◆ Records from a dataset ◆
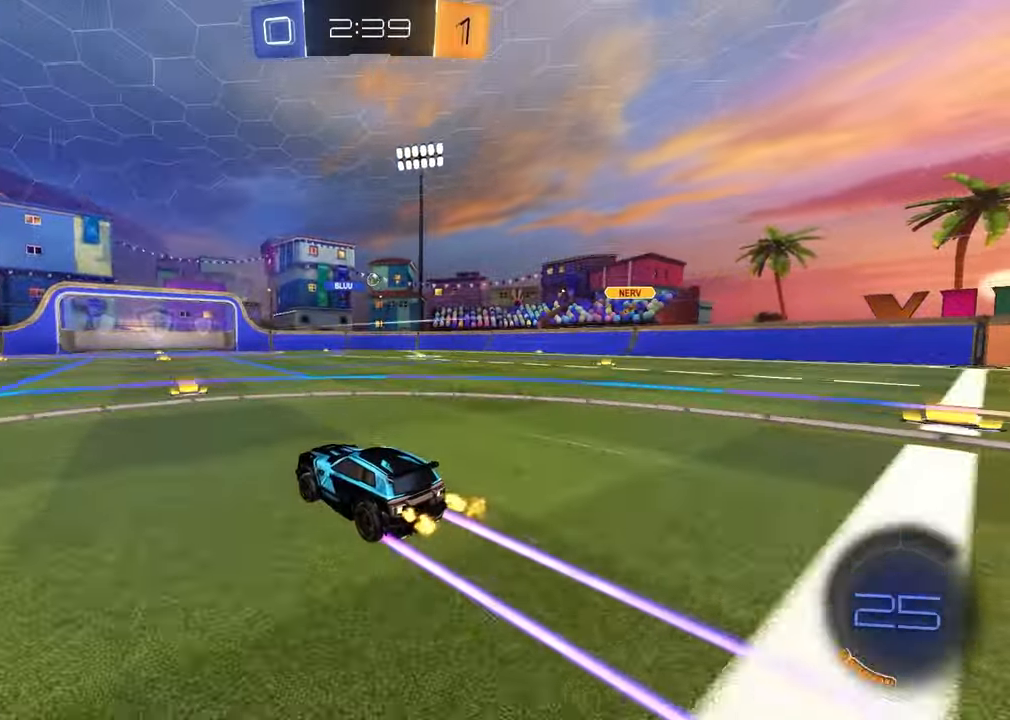
{"buttons": ["R2"], "left_stick": "center", "right_stick": "center", "events": [[283, "left_stick", "left"], [317, "TRIANGLE", "down"], [433, "TRIANGLE", "up"], [467, "left_stick", "center"]]}
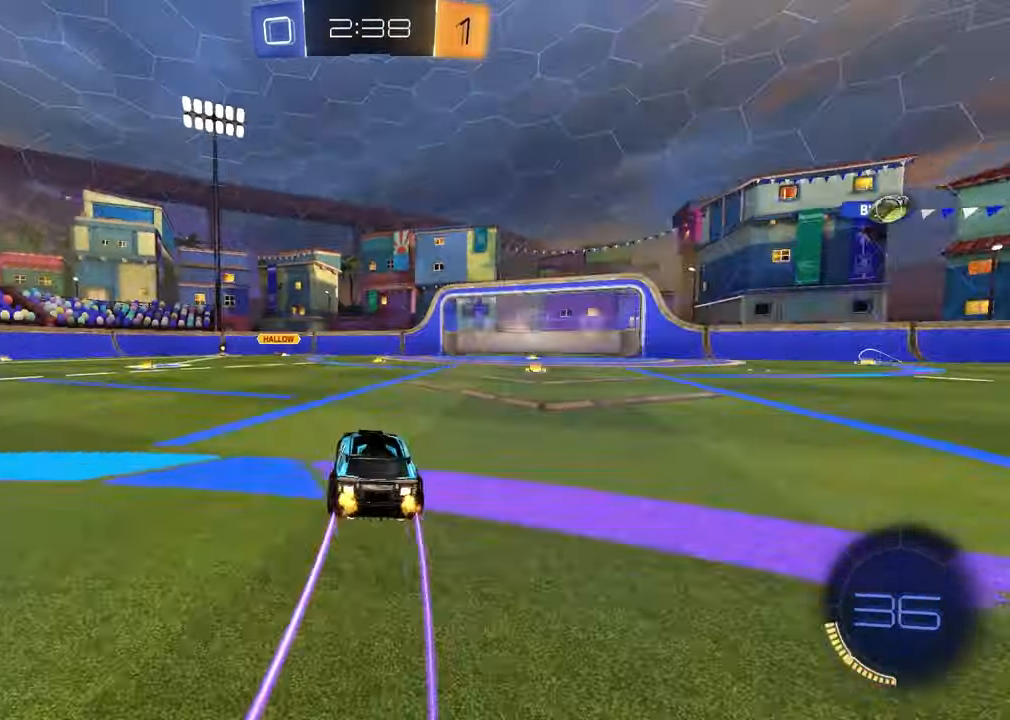
{"buttons": ["R2"], "left_stick": "center", "right_stick": "center", "events": [[183, "left_stick", "left"], [217, "TRIANGLE", "down"], [317, "left_stick", "center"], [333, "TRIANGLE", "up"], [383, "left_stick", "right"], [500, "left_stick", "center"]]}
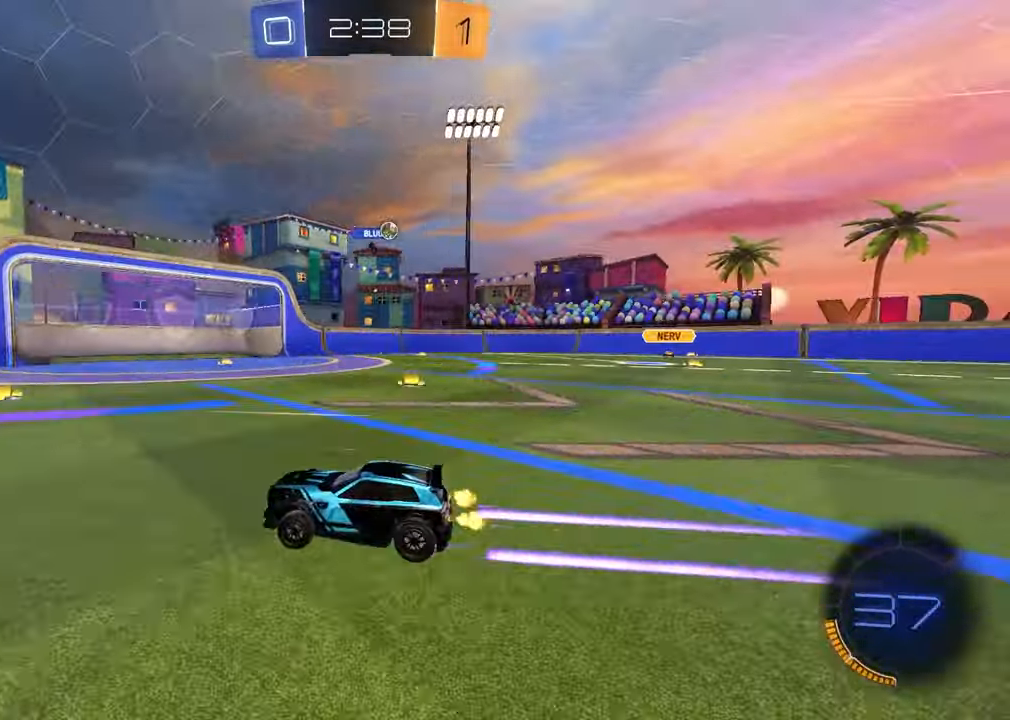
{"buttons": ["R2"], "left_stick": "right", "right_stick": "center", "events": [[100, "left_stick", "right"], [167, "left_stick", "up-right"], [400, "left_stick", "right"]]}
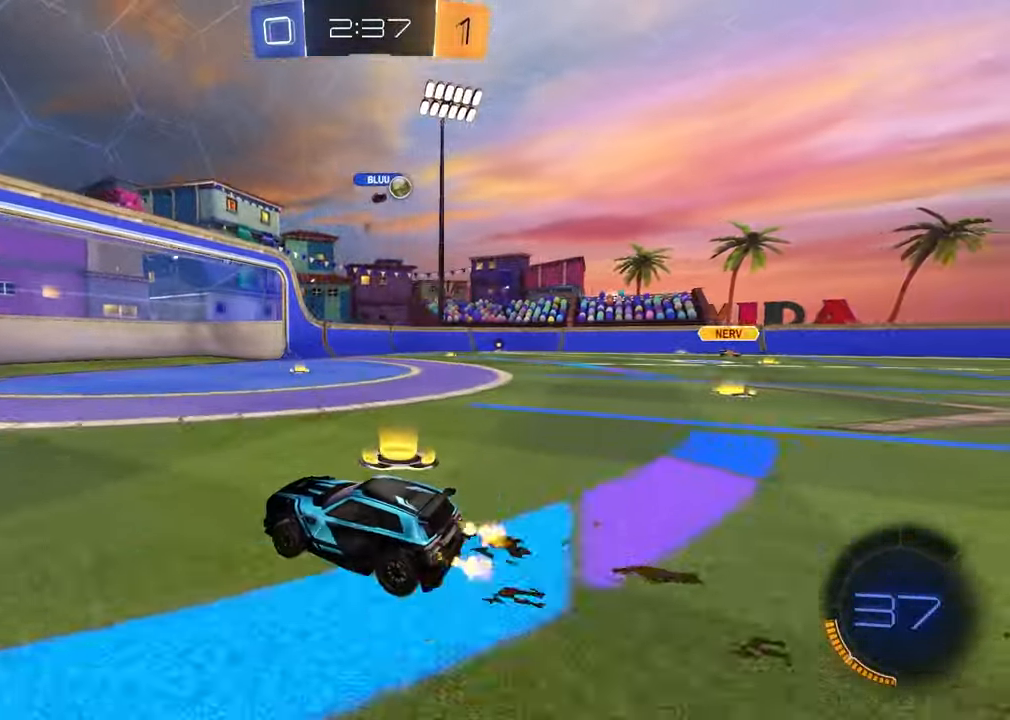
{"buttons": [], "left_stick": "right", "right_stick": "center", "events": [[33, "R2", "up"], [333, "left_stick", "center"], [450, "left_stick", "right"]]}
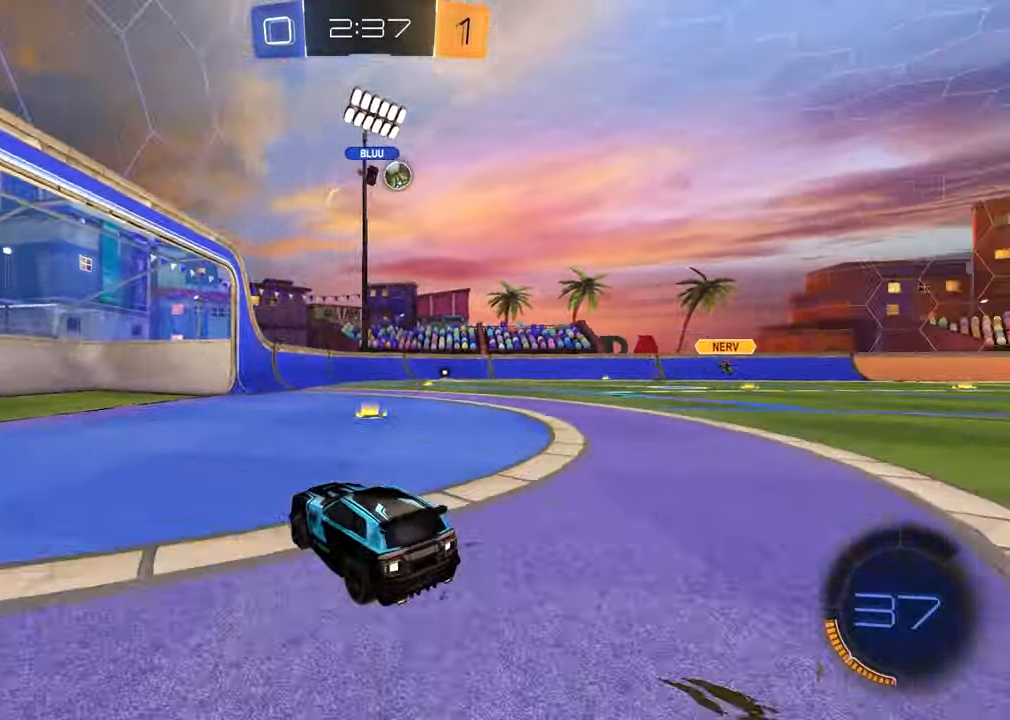
{"buttons": [], "left_stick": "center", "right_stick": "center", "events": [[133, "L1", "down"], [283, "L1", "up"], [400, "left_stick", "center"]]}
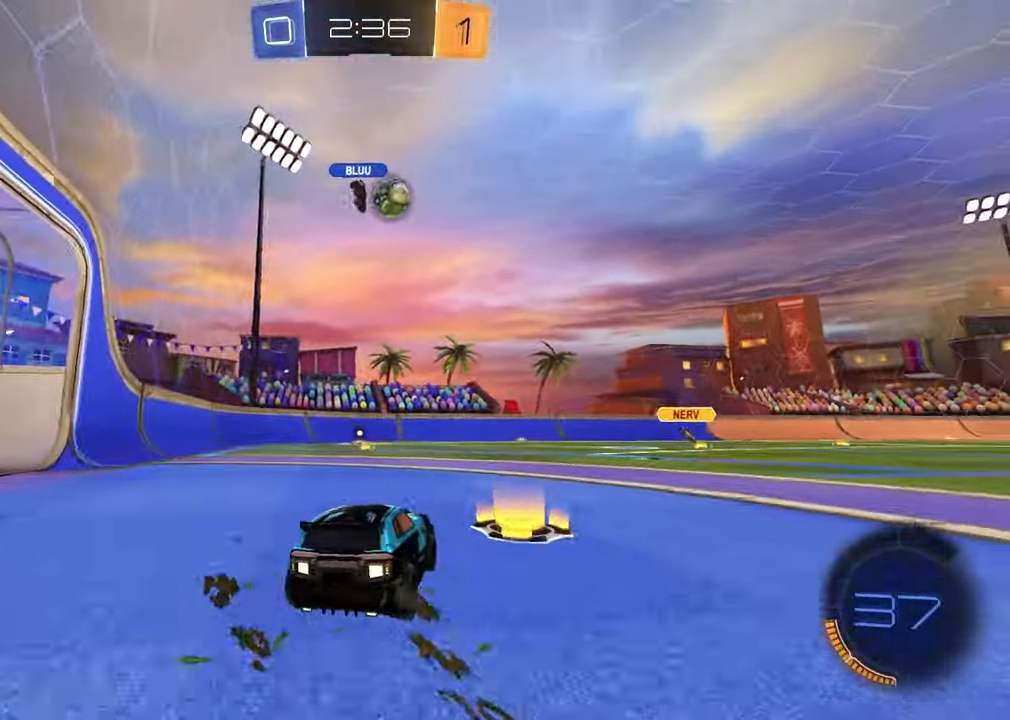
{"buttons": [], "left_stick": "center", "right_stick": "center", "events": [[67, "L2", "down"], [67, "left_stick", "left"], [183, "left_stick", "center"], [283, "L2", "up"], [317, "left_stick", "right"], [450, "left_stick", "center"]]}
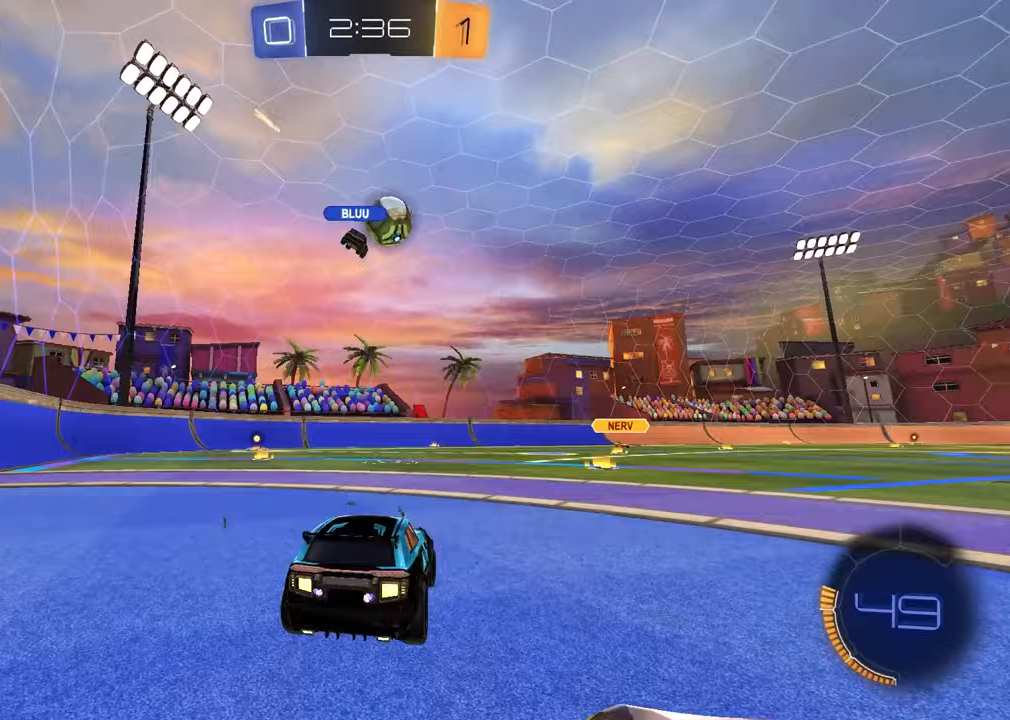
{"buttons": ["R2"], "left_stick": "center", "right_stick": "center", "events": [[417, "R2", "down"]]}
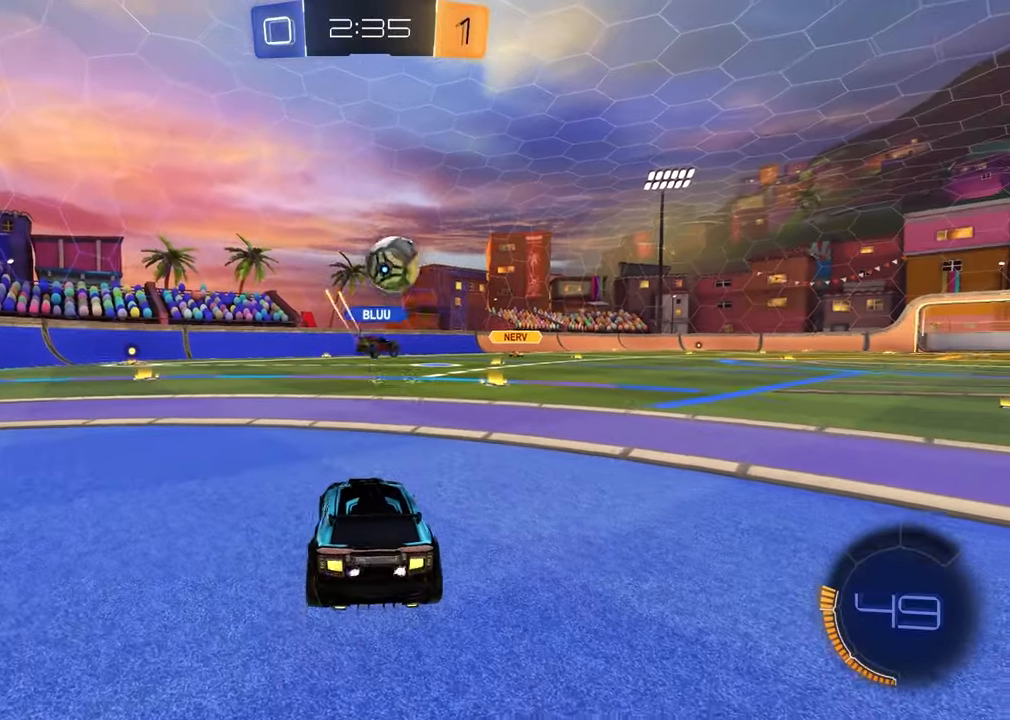
{"buttons": ["R2"], "left_stick": "center", "right_stick": "center", "events": [[200, "left_stick", "left"], [300, "left_stick", "center"]]}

◆ EXERCISE PROMPT ◆
Where a line above contains the string "TRIANGLE", copy that line.

◆ EXPECTED ANSWER ◆
{"buttons": ["R2"], "left_stick": "center", "right_stick": "center", "events": [[283, "left_stick", "left"], [317, "TRIANGLE", "down"], [433, "TRIANGLE", "up"], [467, "left_stick", "center"]]}
{"buttons": ["R2"], "left_stick": "center", "right_stick": "center", "events": [[183, "left_stick", "left"], [217, "TRIANGLE", "down"], [317, "left_stick", "center"], [333, "TRIANGLE", "up"], [383, "left_stick", "right"], [500, "left_stick", "center"]]}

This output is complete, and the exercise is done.